Text section →
****
5.3 Monotonic Functions

5.27   Definition (Partition.) Let $a,b$ be real numbers with $a\leq b$. A partition $P$ of the interval $[a,b]$ is a finite sequence of points

$$P=\{x_0,x_1,\cdots ,x_n\}$$

with $a=x_0\leq x_1\leq x_2\cdots \leq x_n=b$. The intervals $[x_0,x_1],[x_1,x_2],\cdots$, $[x_{n-1},x_n]$ are called the subintervals of the partition $P$, and $[x_{j-1},x_j]$ is the $j^{th}$ subinterval of $P$ for $1\leq j\leq n$. The largest of the numbers $x_j-x_{j-1}$ is called the mesh of the partition $P$, and is denoted by $\mu (P)$. The partition

$$\{ a,\; a+{{(b-a)}\over n},\; a+{{2(b-a)}\over n},\cdots , a+{{n(b-a)}\over n}=b\}$$

is called the regular partition of $[a,b]$ into $n$ equal subintervals.

5.28   Example. Let

$$P=\{ 0,{1\over {16}},{1\over 8},{1\over 4},{1\over 2},1\}$$

Then $P$ is a partition of $[0,1]$ into $5$ subintervals and $${\mu (P)=1-{1\over 2}={1\over 2}}$$.

The regular partition of $[1,2]$ into $5$ subintervals is $${\{1,{6\over 5},{7\over 5},{8\over 5},{9\over 5},2\}}$$.

If $Q_n$ is the regular partition of $[a,b]$ into $n$ equal subintervals, then $\mu (Q_n)={{b-a}\over n}$.

5.29   Exercise. Find a partition $P$ of $[0,1]$ into five subintervals, such that $\mu(P) = {4\over 5}$, or explain why no such partition exists.

5.30   Exercise. Find a partition $Q$ of $[0,1]$ into five subintervals, such that $\mu(Q) = {1\over 10}$, or explain why no such partition exists.

5.31   Definition (Monotonic function.) Let $J$ be an interval in $\mbox{{\bf R}}$, and let $f\colon J\to\mbox{{\bf R}}$ be a function. We say that $f$ is increasing on $J$ if

$$\mbox{ for all }x,y \mbox{ in } J \Big[(x\leq y)\mbox{$\hspac... ...rightarrow\hspace{1ex}$}(f(x) \leq f(y))\Big]\mbox{{\nonumber}}$$ (5.32)
****
What to work on →
1: Answer these questions about the monotonic functions section, one line each:
(a) What symbol denotes the mesh of a partition P?
(b) According to Example 5.28, what is the mesh of the partition P of [0,1]?
(c) What is the regular partition of [1,2] into 5 subintervals?
2: Rewrite everything in the monotonic functions section from "5.27   Definition" down to "into $n$ equal subintervals.", putting "norm" in place of "mesh".
****
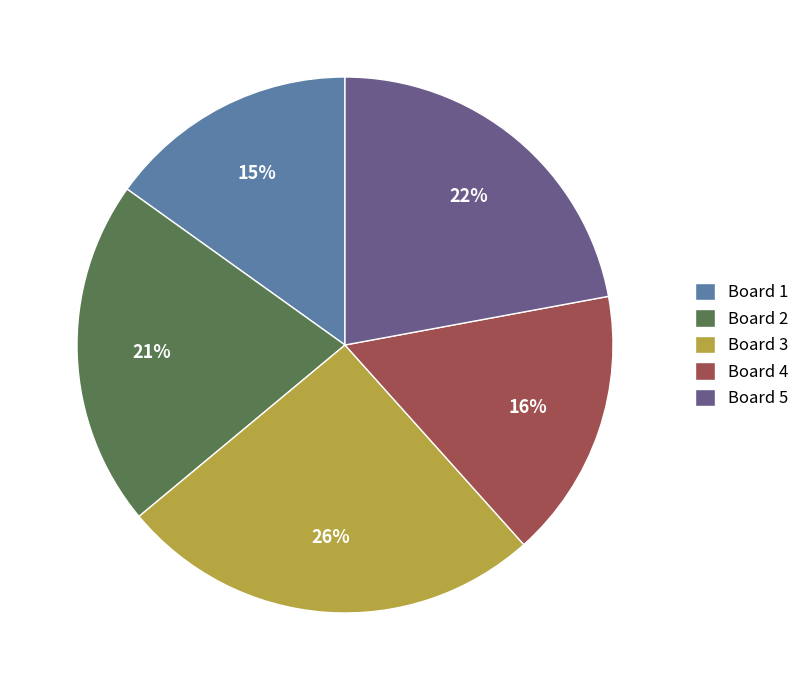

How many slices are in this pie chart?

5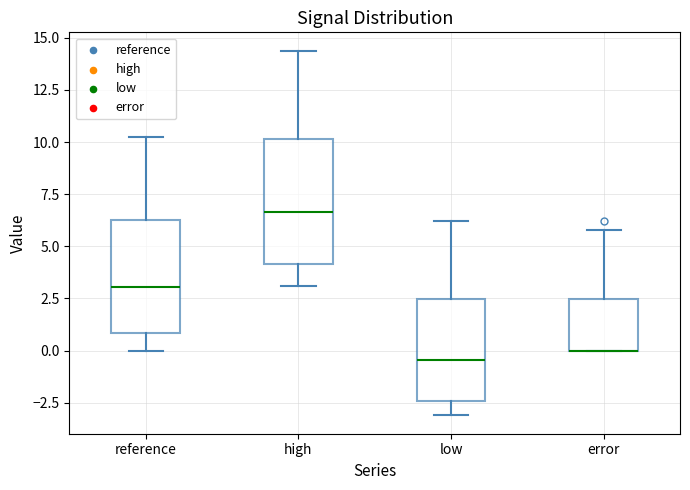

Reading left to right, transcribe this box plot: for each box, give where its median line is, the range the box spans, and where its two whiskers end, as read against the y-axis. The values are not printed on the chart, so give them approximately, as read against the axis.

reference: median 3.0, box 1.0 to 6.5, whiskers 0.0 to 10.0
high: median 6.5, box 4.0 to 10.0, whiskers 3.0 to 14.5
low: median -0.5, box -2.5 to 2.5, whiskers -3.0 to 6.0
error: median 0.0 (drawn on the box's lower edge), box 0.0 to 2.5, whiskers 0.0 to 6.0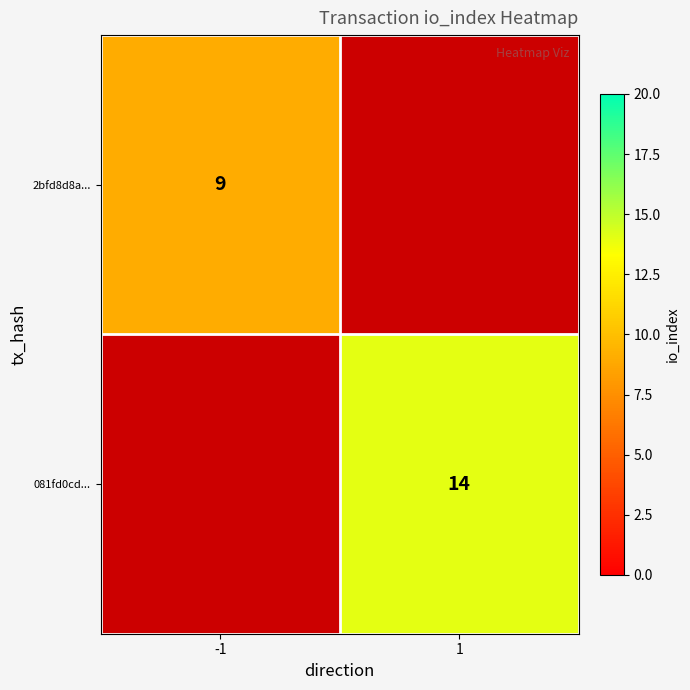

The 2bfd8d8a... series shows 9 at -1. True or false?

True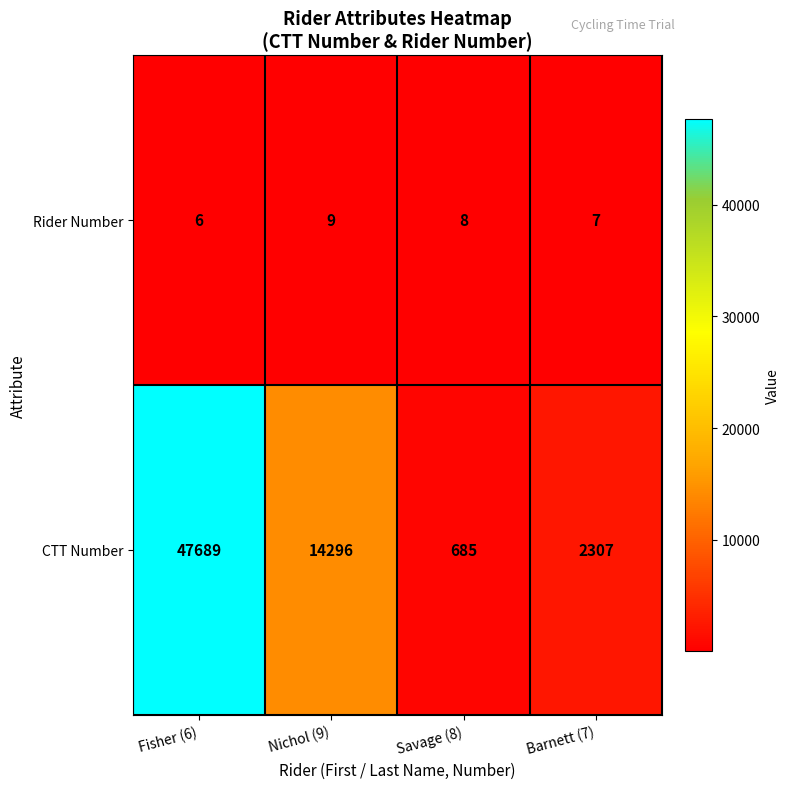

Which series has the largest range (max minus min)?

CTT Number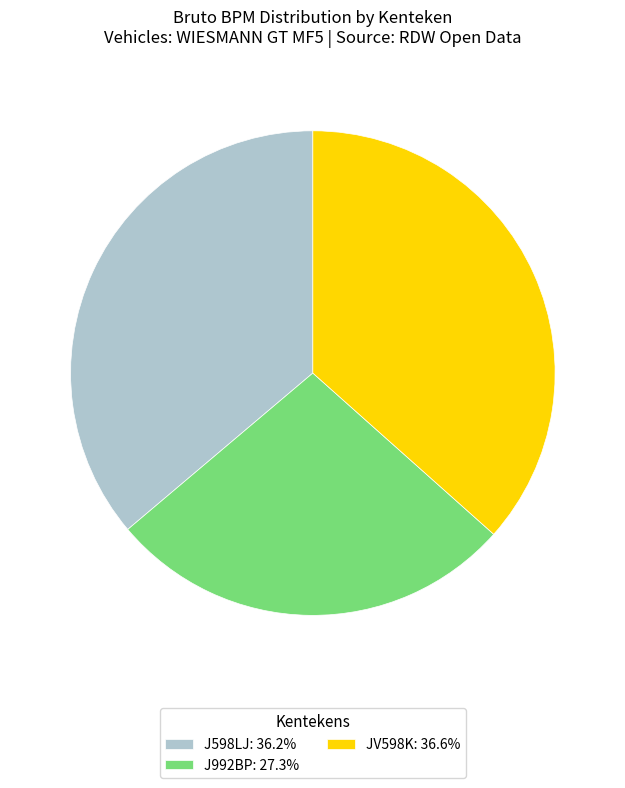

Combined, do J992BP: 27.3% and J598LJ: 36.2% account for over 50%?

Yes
****
Written answers →
1:
(a) μ(P)
(b) 1/2
(c) {1, 6/5, 7/5, 8/5, 9/5, 2}

2:
5.27   Definition (Partition.) Let $a,b$ be real numbers with $a\leq b$. A partition $P$ of the interval $[a,b]$ is a finite sequence of points

$$P=\{x_0,x_1,\cdots ,x_n\}$$

with $a=x_0\leq x_1\leq x_2\cdots \leq x_n=b$. The intervals $[x_0,x_1],[x_1,x_2],\cdots$, $[x_{n-1},x_n]$ are called the subintervals of the partition $P$, and $[x_{j-1},x_j]$ is the $j^{th}$ subinterval of $P$ for $1\leq j\leq n$. The largest of the numbers $x_j-x_{j-1}$ is called the norm of the partition $P$, and is denoted by $\mu (P)$. The partition

$$\{ a,\; a+{{(b-a)}\over n},\; a+{{2(b-a)}\over n},\cdots , a+{{n(b-a)}\over n}=b\}$$

is called the regular partition of $[a,b]$ into $n$ equal subintervals.